Cette « léthargie » apparente me semble plus correspondre à une sorte de choc post traumatique suite aux événements, face à l'inconnu et au risque de mort, des courants divers et variés émergent, l'irrationnel peut parfois entraîné vers des croyances les plus radicales et irresponsables.
Au bout du compte, pour chaque situation hors norme et même à l'échelle de l'humain au quotidien, l'individualisme est la priorité !!
Réflexe primaire de survie, égoïsme, négation de l'altérité ??
Vaste débat,..... I
Il y a eu et il y aura toujours des penseurs, que ce soit des philosophes, des essayistes, des sociologues...ect, qui essaieront de décrypter les fonctionnements du genre humain dans ce qu'il est capable, pour le meilleur et souvent pour le pire, de faire pour assurer son existence.
Peu importe que l'on soit d'accord ou pas avec eux, chacun peut y trouver son compte ou pas, la question est peut-être de savoir si c'est une bonne chose que l'on réfléchisse en permanence et que des débats enflammés soient parfois nécessaires...?
La remise en question est saine et nécessaire, à la seule condition qu'elle ne devienne pas le fer de lance de radicalités qui deviennent la norme et face vaciller l'équilibre très fragile de la démocratie.
Ras-le-bol de ce French bashing permanent et culpabilisant, de cette rhétorique qui veut que nous soyons LES responsables de toutes les misères du monde et que nous devrions expiés les comportements, parfois aux choix contestables, des prédécesseurs !

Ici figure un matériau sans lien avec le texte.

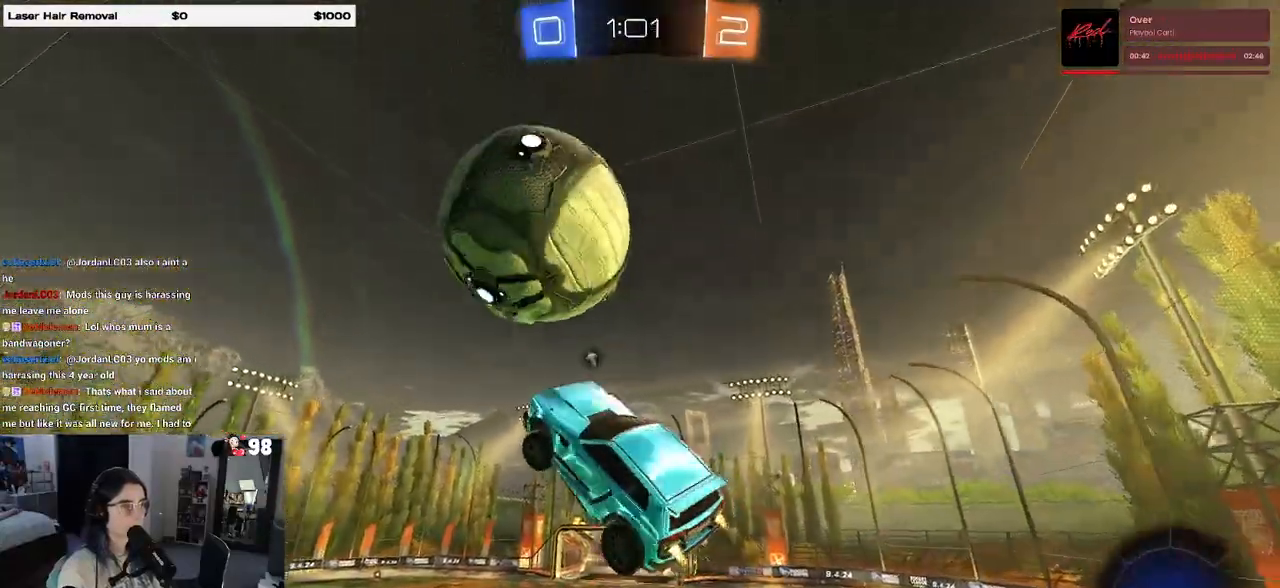
{"buttons": ["L1"], "left_stick": "left", "right_stick": "center", "events": [[100, "left_stick", "center"], [150, "L1", "down"], [150, "left_stick", "up-right"], [217, "R1", "up"], [233, "left_stick", "center"], [300, "left_stick", "left"]]}
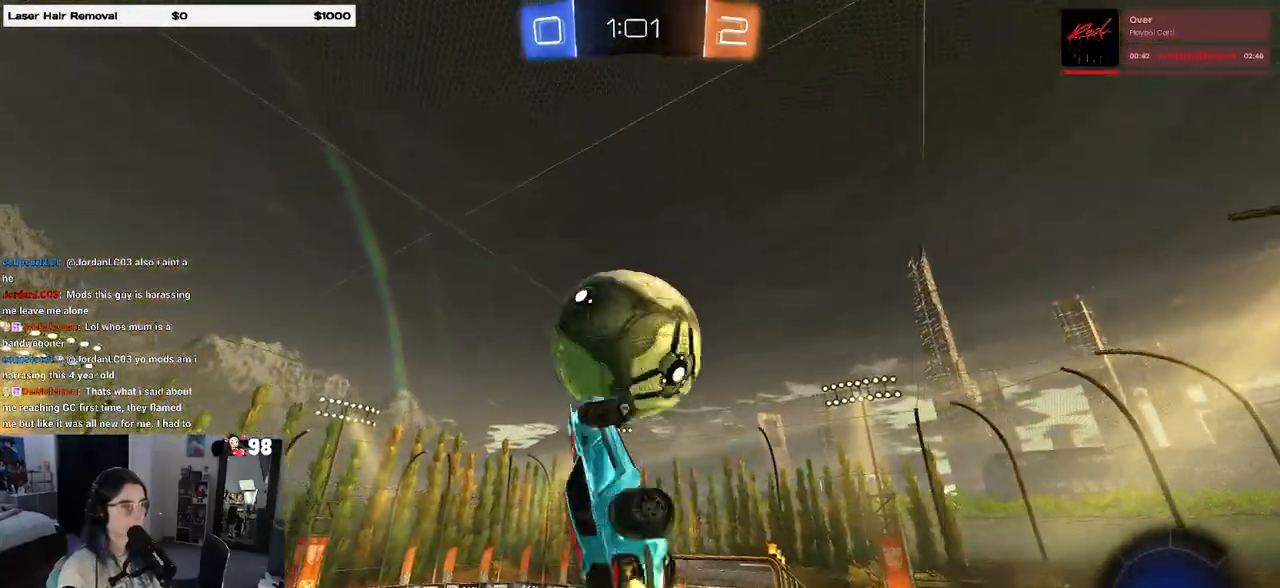
{"buttons": ["L1", "R1"], "left_stick": "up-left", "right_stick": "center", "events": [[33, "left_stick", "down-left"], [83, "L1", "up"], [250, "left_stick", "center"], [300, "L1", "down"], [333, "R1", "down"], [367, "left_stick", "up-left"]]}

Certains exulte à l'idée de créer le chaos, l'anarchie, dans leurs délires post révolutionnaire, et pense avec le renversement de la preuve de la charge que les victimes sont les bourreaux et que si il y a des victimes, c'est forcément pour une cause légitime, avec cette cessité de courants politiques et médiatiques, souvent à des des fins électoralistes.
Alors je pose la question,
préférons nous vivre dans certains pays où des hordes de criminels de tous bords font leurs lois en méprisant la vie sous toutes ses formes, ou bien des pays avec un semblant d'ordre sous bannières religieuses ou idéologiques, avec des repressions féroces et un avenir mortifère ?
Je crains malheureusement que sur notre territoire nous ayons tous les cas de figure en présence, et arrêtons de croire à des situations marginales, que nous ayons qu'un « ressenti , tout cela n'est plus crédible.
Dans cette période où tout semble nous préparer à un avenir très précaire et incertain, une irritation très épidermique doit vous parcourir l'échine, avec cette campagne de préparation à l'arrivée de l'hiver,
le collectif primant sur l'individu ??
Comme si déjà un bon nombre des citoyens de notre pays ne subissaient par obligation une sobriété énergétique imposée de fait !!